─── Excerpted text ───

When thinking about the terms and conditions of international
free trade in the present, such as liberalism, free and fair trade,
democracy, multilateral agreements, and information technology that
Thailand is now facing, all characteristics of Thai society must be
reformed in order to assure advancement under the free trade system
as well.
4. MOTIVATIONS AND NECESSITIES OF THE LEGAL
REFORMATION
What were the motivations of the Siamese kings and the governments in
the 19th century to fundamentally reform the country, especially the
legal system? The answer lies in the industrial revolution and colonialism,
which dominated international relations in the 19th century.
Threats of English and French colonization occurred
in every area around the territory of Siam; almost all countries in
Southeast Asia were already colonized. How could Siam prevent European
countries from claiming Siam as their colony as well? The answer for
Siam was multifaceted: 1) the manifestation of Siam as a civilized nation,
which would be able to grant justice to her citizens just as European
judiciary systems were doing in their own territories, 2) making Siam
appear to be as civilized in its social systems as other civilized countries,
3) that Siam could efficiently maintain order and peace, and that Siam
was capable of protecting civil rights in this process, and 4) assuring
that European countries would be able to trade in Siam without major
hindrances(8).

─── Information provided ───

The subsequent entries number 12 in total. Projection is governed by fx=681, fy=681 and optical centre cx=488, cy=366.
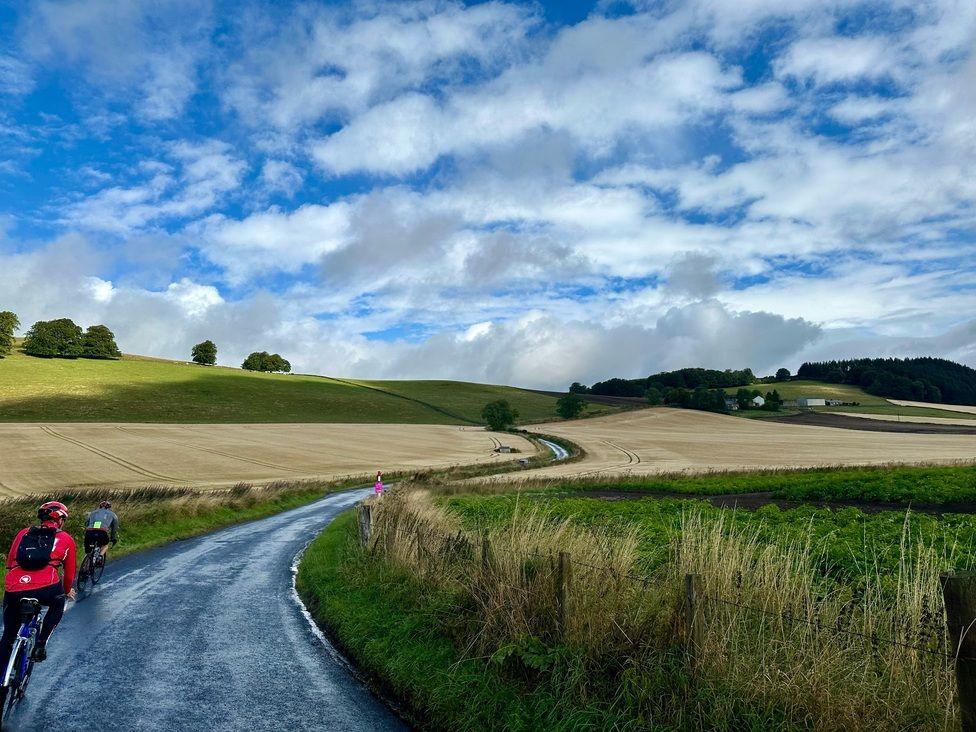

───

■ What to work on ■
• A. According to the excerpt on Siam's legal reform, what dominated international relations in the 19th century?
• B. Translate this sentence from the excerpt on Siam's legal reform into Spanish: "Threats of English and French colonization occurred in every area around the territory of Siam; almost all countries in Southeast Asia were already colonized."
The lines are material separate from the excerpt on Siam's legal reform.

■ Answer set ■
• A. The industrial revolution and colonialism.

• B. Las amenazas de colonización inglesa y francesa se presentaban en todas las zonas alrededor del territorio de Siam; casi todos los países del Sudeste Asiático ya habían sido colonizados.